» **What this task involves**
Copy verbatim the block of lines in the entries below whose first line contains "right ankle: (463, 277, 16)" and whose last line contains "right ankle: (698, 388, -1)". Leave out all other lines.

» **Data for processing**
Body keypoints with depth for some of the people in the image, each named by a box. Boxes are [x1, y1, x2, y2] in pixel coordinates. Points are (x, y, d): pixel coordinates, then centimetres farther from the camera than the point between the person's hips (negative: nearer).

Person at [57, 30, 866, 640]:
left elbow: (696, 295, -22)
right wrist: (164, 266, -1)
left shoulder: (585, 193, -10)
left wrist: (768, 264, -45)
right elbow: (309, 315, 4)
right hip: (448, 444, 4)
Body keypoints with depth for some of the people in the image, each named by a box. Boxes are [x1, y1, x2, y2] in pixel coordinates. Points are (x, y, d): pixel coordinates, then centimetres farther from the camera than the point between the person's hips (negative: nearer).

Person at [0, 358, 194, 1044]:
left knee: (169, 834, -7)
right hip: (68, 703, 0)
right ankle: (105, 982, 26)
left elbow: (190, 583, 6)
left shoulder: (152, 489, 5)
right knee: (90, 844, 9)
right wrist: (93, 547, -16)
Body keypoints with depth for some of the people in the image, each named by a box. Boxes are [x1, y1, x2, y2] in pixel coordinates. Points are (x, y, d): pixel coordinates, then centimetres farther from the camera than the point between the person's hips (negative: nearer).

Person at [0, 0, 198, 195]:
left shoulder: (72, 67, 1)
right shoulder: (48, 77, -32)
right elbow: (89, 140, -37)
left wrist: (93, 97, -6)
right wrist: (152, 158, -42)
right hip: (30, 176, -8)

==

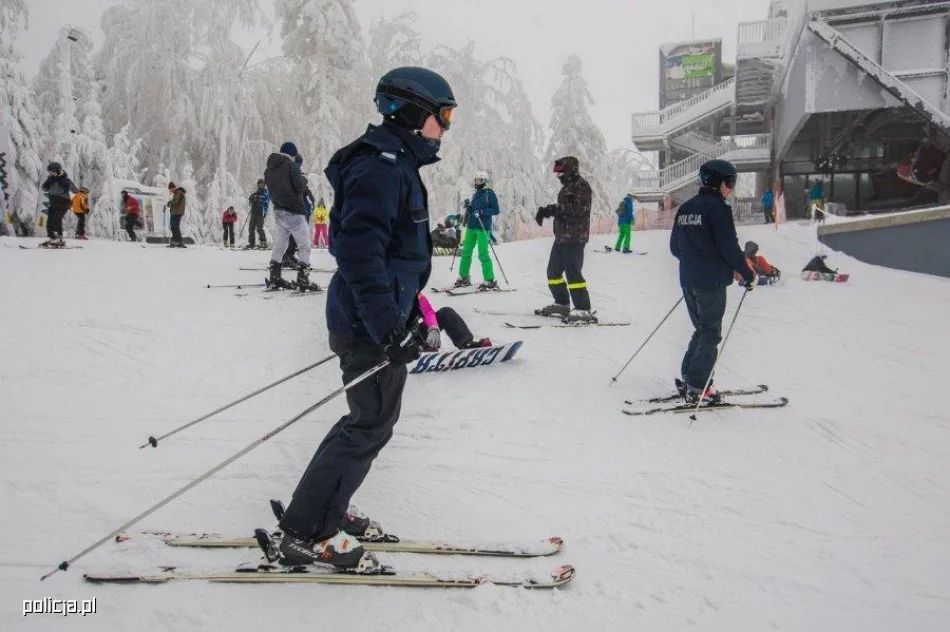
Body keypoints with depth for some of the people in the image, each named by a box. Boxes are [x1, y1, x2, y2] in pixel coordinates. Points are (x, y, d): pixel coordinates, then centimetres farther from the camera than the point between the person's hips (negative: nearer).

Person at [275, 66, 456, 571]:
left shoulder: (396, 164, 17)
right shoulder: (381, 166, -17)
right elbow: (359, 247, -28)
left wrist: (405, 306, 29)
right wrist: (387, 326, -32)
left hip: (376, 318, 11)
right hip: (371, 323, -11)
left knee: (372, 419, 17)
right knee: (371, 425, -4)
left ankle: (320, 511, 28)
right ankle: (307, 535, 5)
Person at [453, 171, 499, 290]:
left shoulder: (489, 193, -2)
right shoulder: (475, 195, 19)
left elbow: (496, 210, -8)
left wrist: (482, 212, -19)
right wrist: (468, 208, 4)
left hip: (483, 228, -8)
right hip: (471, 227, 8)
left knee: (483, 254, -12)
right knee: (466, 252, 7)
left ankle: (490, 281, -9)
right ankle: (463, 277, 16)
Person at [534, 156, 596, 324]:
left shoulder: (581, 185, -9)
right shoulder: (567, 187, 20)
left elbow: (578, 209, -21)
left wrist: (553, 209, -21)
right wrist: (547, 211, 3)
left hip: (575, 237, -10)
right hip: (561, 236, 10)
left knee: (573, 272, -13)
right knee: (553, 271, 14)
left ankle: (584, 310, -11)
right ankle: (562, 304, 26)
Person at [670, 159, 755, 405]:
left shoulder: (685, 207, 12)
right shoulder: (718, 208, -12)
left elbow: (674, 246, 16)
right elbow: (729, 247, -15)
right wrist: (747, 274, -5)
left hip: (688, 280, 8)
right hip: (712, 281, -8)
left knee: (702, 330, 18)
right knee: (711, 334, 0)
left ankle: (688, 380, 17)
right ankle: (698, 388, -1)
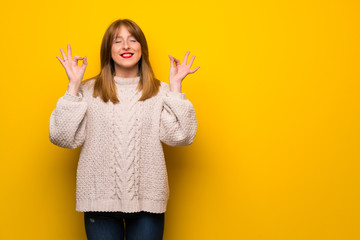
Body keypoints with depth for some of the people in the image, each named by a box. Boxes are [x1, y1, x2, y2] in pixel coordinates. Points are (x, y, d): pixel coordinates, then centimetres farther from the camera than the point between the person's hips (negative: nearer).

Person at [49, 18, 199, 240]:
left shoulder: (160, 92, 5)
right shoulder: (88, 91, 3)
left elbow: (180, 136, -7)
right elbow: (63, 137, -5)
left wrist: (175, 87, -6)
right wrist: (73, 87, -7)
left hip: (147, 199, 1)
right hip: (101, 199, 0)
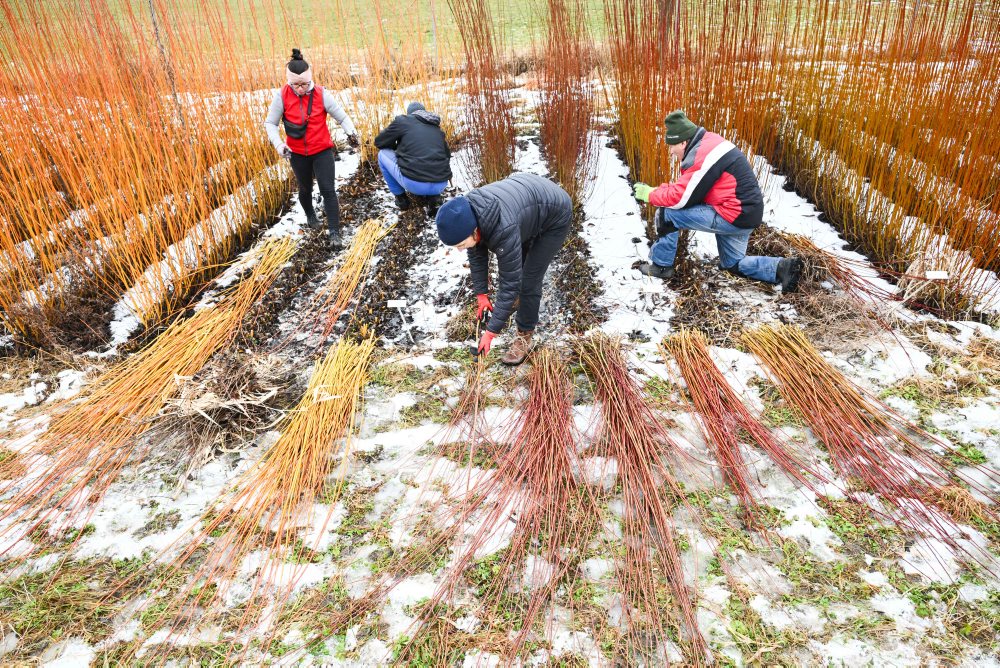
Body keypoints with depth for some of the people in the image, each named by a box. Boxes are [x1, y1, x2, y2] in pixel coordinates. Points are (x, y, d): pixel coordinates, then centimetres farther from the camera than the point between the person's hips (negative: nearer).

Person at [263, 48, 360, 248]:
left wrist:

» **Expected output**
right ankle: (463, 277, 16)
Person at [534, 156, 596, 324]:
left shoulder: (581, 185, -9)
right shoulder: (567, 187, 20)
left elbow: (578, 209, -21)
left wrist: (553, 209, -21)
right wrist: (547, 211, 3)
left hip: (575, 237, -10)
right hip: (561, 236, 10)
left knee: (573, 272, -13)
right knee: (553, 271, 14)
left ankle: (584, 310, -11)
right ankle: (562, 304, 26)
Person at [670, 159, 755, 405]:
left shoulder: (685, 207, 12)
right shoulder: (718, 208, -12)
left elbow: (674, 246, 16)
right elbow: (729, 247, -15)
right wrist: (747, 274, -5)
left hip: (688, 280, 8)
right hip: (712, 281, -8)
left knee: (702, 330, 18)
right knee: (711, 334, 0)
left ankle: (688, 380, 17)
right ankle: (698, 388, -1)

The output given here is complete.